With age, the lithium content in the stars decreases as the luminaries become colder, the metal sinks into the hot subsoil, where it is destroyed in nuclear reactions. Some stars have little lithium, rotate slowly, but still, produce fairly powerful flares. However, to confirm that the Sun could be dangerous, astronomers did not have enough spectroscopic data about single stars, because many of the systems studied were binary.
In a new study, experts studied 23 more Sun-like stars that had super-flashes. These stars were originally discovered now by the “late” Kepler telescope. It is worth noting that all of them rotate a little faster than the Sun, whose rotation period around its axis is about 25 days. Of the 23 stars, 18 of the brightest were selected (to eliminate the influence of noise), and of them, in turn, identified five binary systems. In addition, astronomers also looked at another 28 solar-type stars for which no super-flashes were recorded.
Given the combined data on 43 stars, astronomers confirmed a direct correlation between the number of sunspots and the magnetic activity of stars, as well as the fact that old stars like the Sun can actually produce super flash. In addition, the maximum flare energy is not strictly dependent on the speed of rotation of stars, and powerful energy emissions up to 10 in the 35th-degree erg can occur on slowly rotating stars. Super flashes with energy up to 5 * 10 to the 34th degree. Erg occurs on old solar-type stars about once every 2-3 thousand years.
However, according to researchers, current statistics are not enough to confidently answer the question of whether the Sun can produce a catastrophically powerful flash. Scientists are not quite sure that the stars studied do not have any unaccounted properties that are absent from the Sun. But, based on the available data, the likelihood that a super-flash could occur in the next hundred years is rather high. Astronomers plan to study the mechanism of outbreaks and the effect they can have on nearby planets.
Superflash will not lead to mass extinction and environmental disaster, despite the fact that it will be thousands of times stronger than a conventional solar flare. It does not burn forests and does not overwhelm all people and animals on Earth with harmful ultraviolet radiation. However, its consequences will be difficult for human civilization, whose existence is closely connected with satellite and other technologies.

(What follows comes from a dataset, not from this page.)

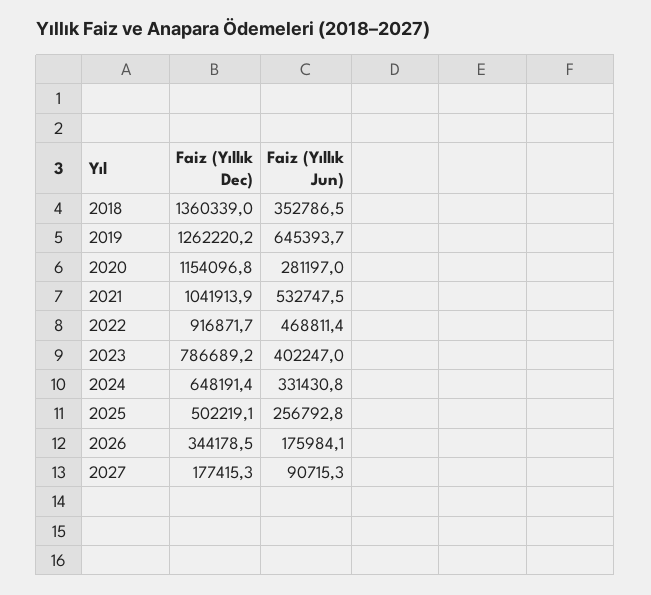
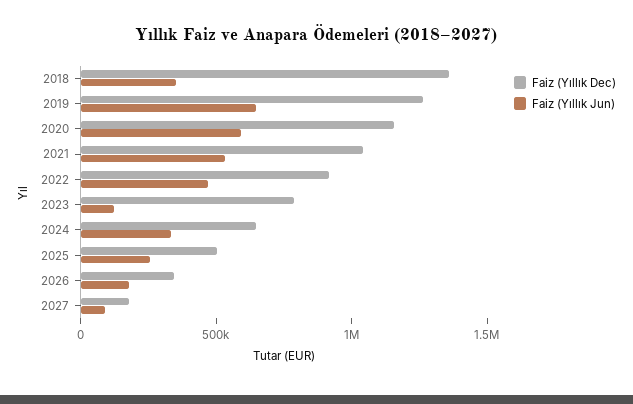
Faiz (Yıllık Jun), 2020: 281197 -> 600000
Faiz (Yıllık Jun), 2023: 402247 -> 100000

A burst of high-energy radiation would be fatal to electronics and telecommunications systems and could be deadly for astronauts in orbit.

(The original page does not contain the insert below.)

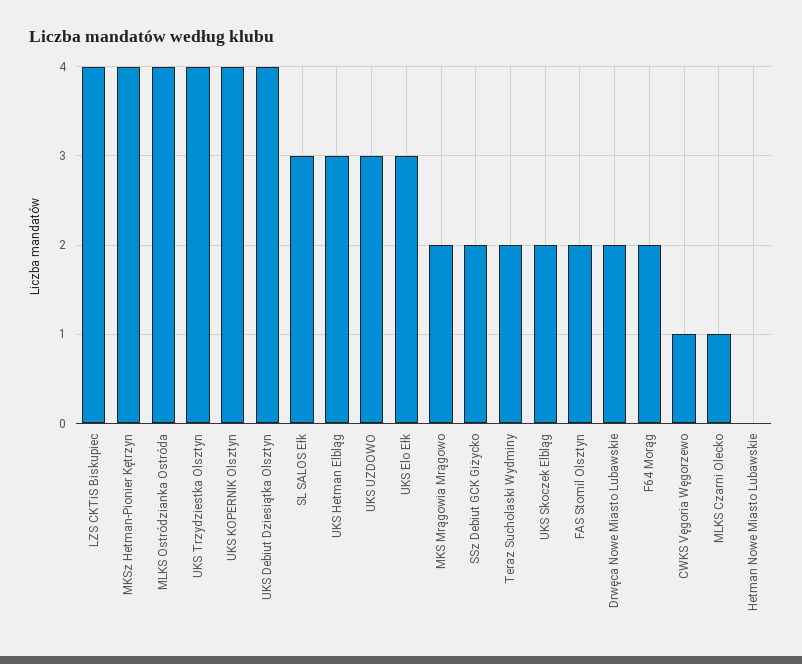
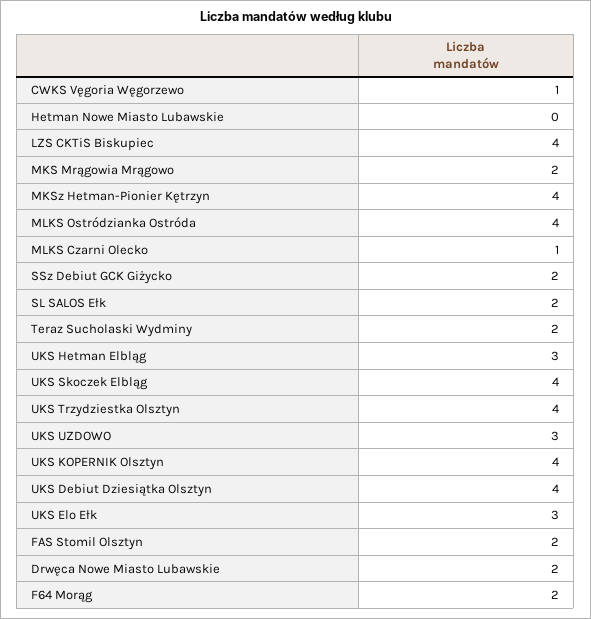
SL SALOS Ełk: 3 -> 2
UKS Skoczek Elbląg: 2 -> 4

An outburst on the Sun creates large plasma emissions from the solar photosphere, which rush into space and collide with the Earth’s magnetic field, creating a geomagnetic storm. Another damaging factor is ionizing radiation, which is responsible for the formation of the ionosphere around the Earth. Charged particles can penetrate higher layers of the atmosphere, causing auroras and disruptions in radio communications.
Superflash can literally lose all artificial satellites, and passengers on planes making flights through the polar regions will receive high doses of radiation. Serious damage to the power system will lead to a massive outage. Most likely, there will be a depletion of the ozone layer with an increase in the damaging effects of ultraviolet radiation on human skin. The incidence of cancer, cataracts will increase, as well as the risk of sunburn will increase. Restoring the atmosphere will take months or years.